Civil Rights Attorney and Alabama’s first Black Special Prosecutor, died Monday, November 23, 2020 in a Montgomery hospital at age 83. Boynton is saluted for his courageous act of sitting in a Virginia bus station cafe to order a cheeseburger and hot tea, which eventually led to a milestone US Supreme Court decision.
In December 1958, Boynton, a student at Howard University Law School in Washington, D.C. was traveling home (Selma, AL) by bus and entered the white area of a bus station in Richmond, VA. Boynton stated in a 2018 media interview that he sat in the clinically clean section reserved for Whites instead of the filthy area reserved for Blacks to order a cheeseburger and hot tea.
The young Boynton refused to comply when he was denied service by the White management and ordered to leave. A police officer was called and Boynton was arrested and charged under Virginia law with a misdemeanor for remaining “upon the lands or premises of another, after having been forbidden to do so.” He was fined $10, but he appealed.
In the 1960 case of Boynton v. Virginia, Bruce Boynton was represented by Civil Rights Attorney Thurgood Marshall (the future first Black Supreme Court Justice) when the case reached the US Supreme Court. The Court found for Mr. Boynton, ruling that as an interstate traveler he was protected from discrimination under the Interstate Commerce Act.
Although this ruling was not a blanket condemnation of discriminatory practices in restaurants, Boynton’s case was a significant steppingstone in the growing Civil Rights Movement of the early 1960’s and led directly to the Freedom Riders protests of 1961.

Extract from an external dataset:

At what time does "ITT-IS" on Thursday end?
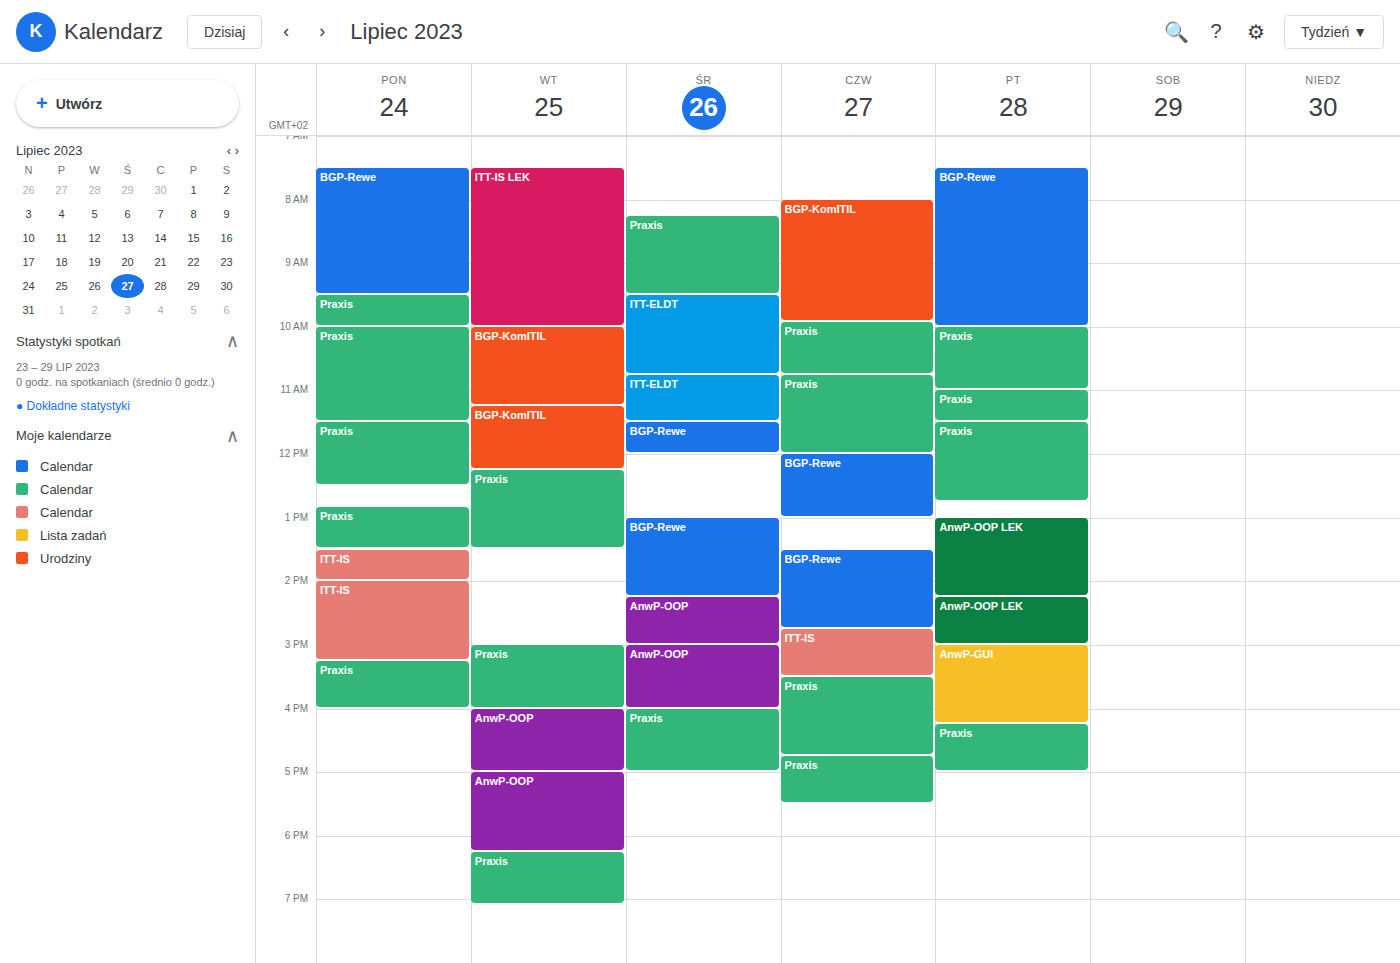
3:30 PMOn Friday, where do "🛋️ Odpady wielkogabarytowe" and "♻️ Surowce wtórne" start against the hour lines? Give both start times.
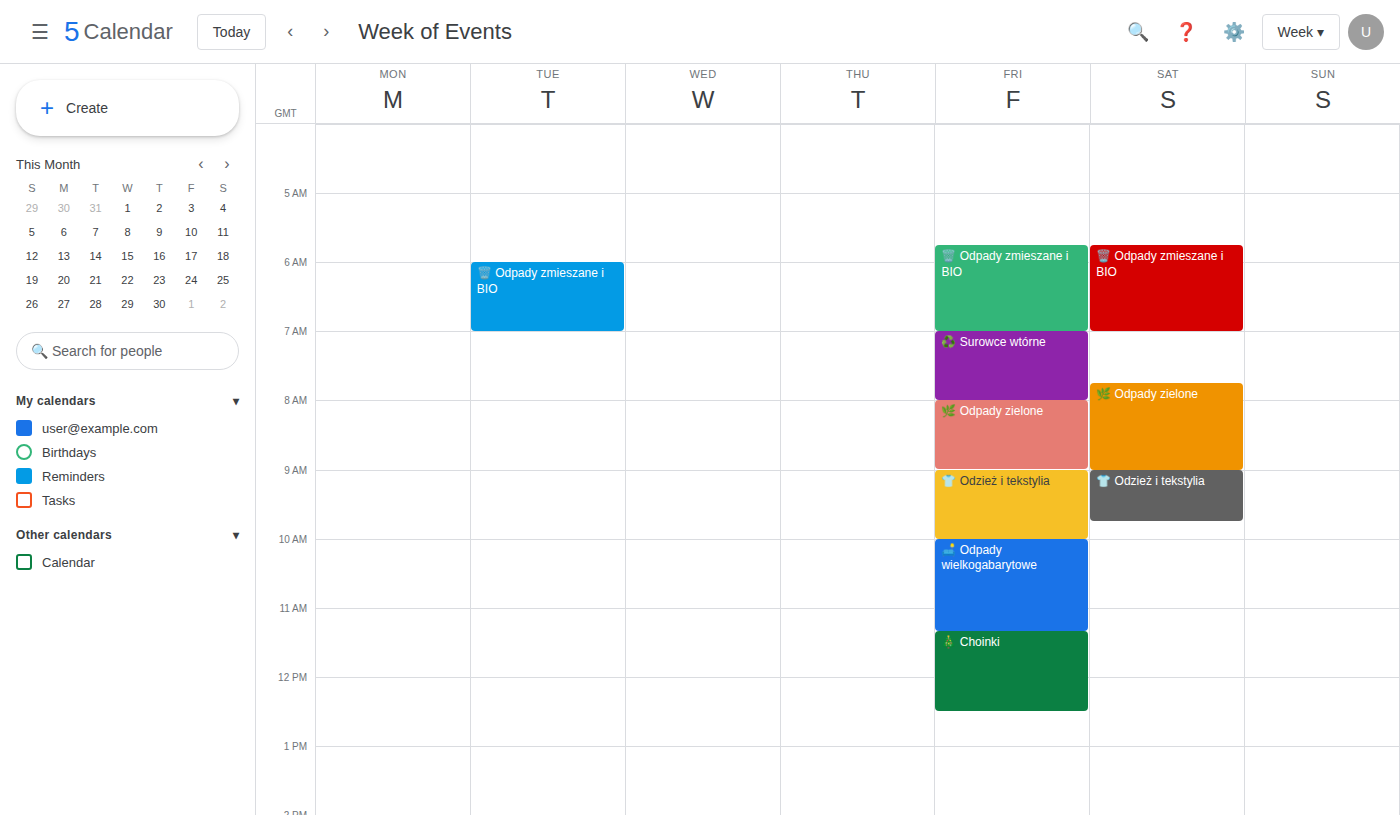
"🛋️ Odpady wielkogabarytowe": 10:00 AM, exactly on the 10 AM line. "♻️ Surowce wtórne": 7:00 AM, exactly on the 7 AM line.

These protest, which included the late Congressman John R Lewis, and the Marion and Selma Alabama protests led to the Civil Rights Act of 1964 and the Voting rights Act of 1965.
After passing the Alabama Bar exam, Attorney Boynton was not granted his state license for six years as the Bar investigated his 1961 arrest in Virginia.
Attorney Boynton was a low-profile figure in civil rights history. His mother Mrs. Amelia Boynton Robinson, held a more visible role in the Movement. She helped organize the 1965 Voting Rights march across the Edmund Pettus Bridge in Selma where she, John Lewis and many others were beaten by state troopers.
In the words of another Civil Rights Attorney, the former Alabama State Senator Hank Sanders: “Bruce Boynton was a hero because he stood; Bruce Boynton was a hero because he served; Bruce Boynton was a hero because he paid a price for the rest of his life; Bruce Boynton was a hero because he helped change this country.”